[Electronic design files]
============

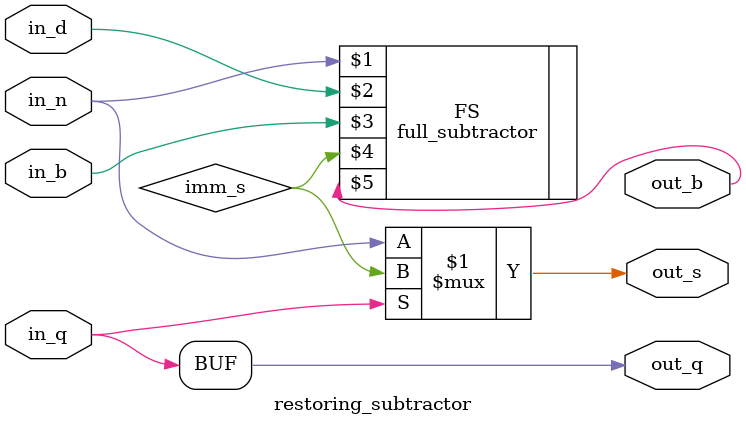
<source format=v>
module restoring_subtractor(
    input in_n,
    input in_d,
    input in_b,
    input in_q,
    output out_s,
    output out_b,
    output out_q
);
    wire imm_s;
    full_subtractor FS(in_n, in_d, in_b, imm_s, out_b);
    assign out_q = in_q;
    assign out_s = in_q ? imm_s : in_n;
endmodule
</source>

============

● EXERCISE PROMPT:
Each line of the data above should be reproduced without alteration, and no picture should appear in the copy.

● TASK ANSWER:
<source format=v>
module restoring_subtractor(
    input in_n,
    input in_d,
    input in_b,
    input in_q,
    output out_s,
    output out_b,
    output out_q
);
    wire imm_s;
    full_subtractor FS(in_n, in_d, in_b, imm_s, out_b);
    assign out_q = in_q;
    assign out_s = in_q ? imm_s : in_n;
endmodule
</source>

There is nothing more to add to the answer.